CMI launches collaborative media partnership

Written By Dara Collins, Editor-in-Chief

Point Park University’s Center for Media Innovation (CMI) is launching the Pittsburgh Media Partnership, according to a press release last Tuesday.

The partnership is supporting 20 news organizations of the Greater Pittsburgh region and their journalists as they report on the COVID-19 crisis to local communities.

“Some stories are bigger than any one newsroom can accomplish on its own, and so the collaboration brings together a diverse group of media outlets from across the region to provide varying perspectives that add up to more thorough coverage,” Andy Conte, Director of the CMI, said via email.

According to Conte, the CMI determined whether local media outlets would be interested in participating in a collaboration last year, and the enthusiastic response led to a series of discussions with journalists and the public.
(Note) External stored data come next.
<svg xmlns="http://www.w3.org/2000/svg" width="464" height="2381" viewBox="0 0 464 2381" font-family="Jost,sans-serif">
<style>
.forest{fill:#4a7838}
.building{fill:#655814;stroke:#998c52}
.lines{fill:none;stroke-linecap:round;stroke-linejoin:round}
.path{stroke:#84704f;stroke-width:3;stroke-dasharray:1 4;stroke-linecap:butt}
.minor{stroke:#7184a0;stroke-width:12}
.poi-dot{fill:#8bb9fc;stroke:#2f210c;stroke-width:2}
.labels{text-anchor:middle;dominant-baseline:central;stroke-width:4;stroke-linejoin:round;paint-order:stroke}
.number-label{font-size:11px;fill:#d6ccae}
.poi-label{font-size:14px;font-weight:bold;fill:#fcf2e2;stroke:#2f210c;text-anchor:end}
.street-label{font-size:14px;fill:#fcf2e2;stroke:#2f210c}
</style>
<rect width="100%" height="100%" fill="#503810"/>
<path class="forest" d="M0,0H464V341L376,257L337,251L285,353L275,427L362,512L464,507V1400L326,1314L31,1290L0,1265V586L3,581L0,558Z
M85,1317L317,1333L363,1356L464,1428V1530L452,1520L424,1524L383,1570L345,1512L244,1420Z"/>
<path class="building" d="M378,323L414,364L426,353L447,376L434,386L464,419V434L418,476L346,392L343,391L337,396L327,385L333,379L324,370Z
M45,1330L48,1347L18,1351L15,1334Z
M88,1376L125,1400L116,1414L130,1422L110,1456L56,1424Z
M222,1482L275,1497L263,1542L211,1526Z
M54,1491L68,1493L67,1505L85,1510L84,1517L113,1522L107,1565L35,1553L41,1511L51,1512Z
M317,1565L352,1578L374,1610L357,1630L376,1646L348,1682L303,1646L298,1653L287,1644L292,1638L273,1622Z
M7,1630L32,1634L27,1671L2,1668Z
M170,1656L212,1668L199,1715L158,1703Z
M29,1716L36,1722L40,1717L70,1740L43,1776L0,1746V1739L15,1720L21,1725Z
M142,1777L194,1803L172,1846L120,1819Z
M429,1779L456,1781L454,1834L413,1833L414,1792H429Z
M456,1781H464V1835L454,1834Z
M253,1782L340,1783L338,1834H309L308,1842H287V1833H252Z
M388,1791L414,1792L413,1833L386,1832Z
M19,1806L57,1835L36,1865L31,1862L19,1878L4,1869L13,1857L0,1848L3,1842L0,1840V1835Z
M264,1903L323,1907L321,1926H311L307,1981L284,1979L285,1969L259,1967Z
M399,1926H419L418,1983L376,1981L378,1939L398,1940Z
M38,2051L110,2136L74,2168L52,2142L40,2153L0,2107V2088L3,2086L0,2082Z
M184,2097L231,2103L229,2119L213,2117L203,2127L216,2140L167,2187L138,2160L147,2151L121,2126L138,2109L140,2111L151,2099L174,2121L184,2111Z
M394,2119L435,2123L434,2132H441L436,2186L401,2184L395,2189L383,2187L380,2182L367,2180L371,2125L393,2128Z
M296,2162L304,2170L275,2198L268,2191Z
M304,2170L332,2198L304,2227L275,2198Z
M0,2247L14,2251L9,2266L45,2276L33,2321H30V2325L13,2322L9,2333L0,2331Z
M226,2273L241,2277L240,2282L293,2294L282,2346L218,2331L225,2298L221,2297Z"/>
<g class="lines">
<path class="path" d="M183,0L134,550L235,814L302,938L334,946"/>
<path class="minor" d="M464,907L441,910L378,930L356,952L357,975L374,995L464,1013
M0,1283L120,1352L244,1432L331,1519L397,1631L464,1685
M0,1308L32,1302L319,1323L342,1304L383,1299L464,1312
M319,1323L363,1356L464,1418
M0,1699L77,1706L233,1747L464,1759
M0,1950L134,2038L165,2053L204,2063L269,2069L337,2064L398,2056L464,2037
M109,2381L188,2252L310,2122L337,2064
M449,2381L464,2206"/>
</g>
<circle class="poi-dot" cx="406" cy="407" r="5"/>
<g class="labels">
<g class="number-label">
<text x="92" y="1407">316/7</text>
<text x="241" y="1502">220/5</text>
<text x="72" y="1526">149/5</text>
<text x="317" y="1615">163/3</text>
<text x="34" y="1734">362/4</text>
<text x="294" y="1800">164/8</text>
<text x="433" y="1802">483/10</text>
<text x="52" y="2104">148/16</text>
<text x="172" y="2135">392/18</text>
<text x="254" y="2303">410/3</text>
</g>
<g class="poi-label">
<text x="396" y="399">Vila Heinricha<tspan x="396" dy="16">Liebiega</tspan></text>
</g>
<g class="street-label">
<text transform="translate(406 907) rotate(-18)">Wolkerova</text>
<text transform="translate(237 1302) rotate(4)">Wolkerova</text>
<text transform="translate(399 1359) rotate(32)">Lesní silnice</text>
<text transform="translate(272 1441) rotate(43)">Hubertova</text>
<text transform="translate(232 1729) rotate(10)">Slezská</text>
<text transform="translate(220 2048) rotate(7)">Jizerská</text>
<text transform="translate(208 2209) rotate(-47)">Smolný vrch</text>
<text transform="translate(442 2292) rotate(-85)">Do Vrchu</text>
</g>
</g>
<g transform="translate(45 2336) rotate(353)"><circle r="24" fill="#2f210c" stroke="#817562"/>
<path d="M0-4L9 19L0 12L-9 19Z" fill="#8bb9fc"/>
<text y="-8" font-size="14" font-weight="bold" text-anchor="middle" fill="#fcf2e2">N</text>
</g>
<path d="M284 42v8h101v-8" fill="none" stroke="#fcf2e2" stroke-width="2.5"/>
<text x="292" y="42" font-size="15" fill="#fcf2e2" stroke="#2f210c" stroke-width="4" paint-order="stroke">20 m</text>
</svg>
Lisa Cunningham, Editor-in-Chief of Pittsburgh City Paper, has been involved with Bridge Pittsburgh meetings since the planning stages last year and says it’s been rewarding “to share space with so many talented journalists in the city.”

“Learning more about how other organizations’ newsrooms operate and working with them closely in meetings and workshops has been a huge learning experience,” Cunningham said. “It’s really nice [that] in such a competitive field that journalists have been able to work together towards a common goal.”

According to the press release, the partnership was formed earlier this year “in response to dire economic challenges facing the local news industry, with a mission to support a vibrant, diverse and independent media ecosystem.”

While still discussing the first project of the partnership, the members decided to focus on COVID-19 due to the nature of the coverage and the resources needed to cover it.

“This process has taken a while to come together, and it has been rewarding to see it move into the public phase,” Conte said. “While we are still planning to pursue a joint regional story after the pandemic, we felt it was important to address this emerging crisis and to support local journalism at this critical time.”

In addition to collaborative coverage of COVID-19, the partnership is seeking additional support including technology, grants and funding projects pitched by freelancers.

According to Cunningham, the pitch to freelancers was sent out recently, so the collaboration’s direction is still very new.

Project Editor AmyJo Brown also asserts that specifics of the project are still being figured out, but the outlets have a general idea.

“We’re looking at ways that we can help relieve the pressure on the newsrooms in places where that might make sense,” Brown said. “We’re also looking for ways still to slow it down when we can and really look at how can we step away and keep coming back and looking at the bigger picture and making that bigger picture available to our audiences as well, kind of help our audiences also slow down and see how things are changing, especially because they’re going to be changing so rapidly.”

Brown said there were two benefits of media collaboration that immediately come to mind. COVID-19 will be a topic of newsrooms for a long time, according to Brown, and multiple outlets can “relieve the pressure” and maintain information flow to the community.

“The flip side of that is for the community and audiences, the more that we are talking to each other and trying to reduce duplication, that means there will be more stories for each of them,” Brown said. “They’re just getting more and better information because everyone has more time to spend to get it.”

Although the collaborative project is still in its beginning stages, Cunnigham has already seen how greater numbers in a collaboration can improve coverage.

Unaffiliated with the Pittsburgh Media Partnership, Pittsburgh City Paper partnered with The Incline, NEXTpittsburgh, Kidsburgh and PublicSource to publish two collaborative resource guides related to COVID-19. The outlets worked together and then published the pieces on their own sites.

“It was a way for our organizations to share resources and do something for the better of the community, and I can’t say enough about the leaders in each of those media organizations,” Cunningham said. “It’s a really, really difficult and trying time for news media, especially print publications, and anything we can do to help save this industry while helping readers get even more valuable information in the process, I’m here for it.”

The outlets involved are 90.5 WESA, Ambridge Connection, Environmental Health News, Homewood Nation, McKees Rocks Gazette 2.0, Mon Valley Independent, New Pittsburgh Courier, NEXTpittsburgh, Pittsburgh Business Times, Pittsburgh City Paper, Pittsburgh Jewish Chronicle, Pittsburgh Quarterly, Postindustrial, Presente Pittsburgh Media, PublicSource, Soul Pitt Quarterly, Storyburgh, Trib Total Media, Unabridged Press and YaJagoff!

The partnership is funded by the Heinz Foundation and the Henry L. Hillman Foundation.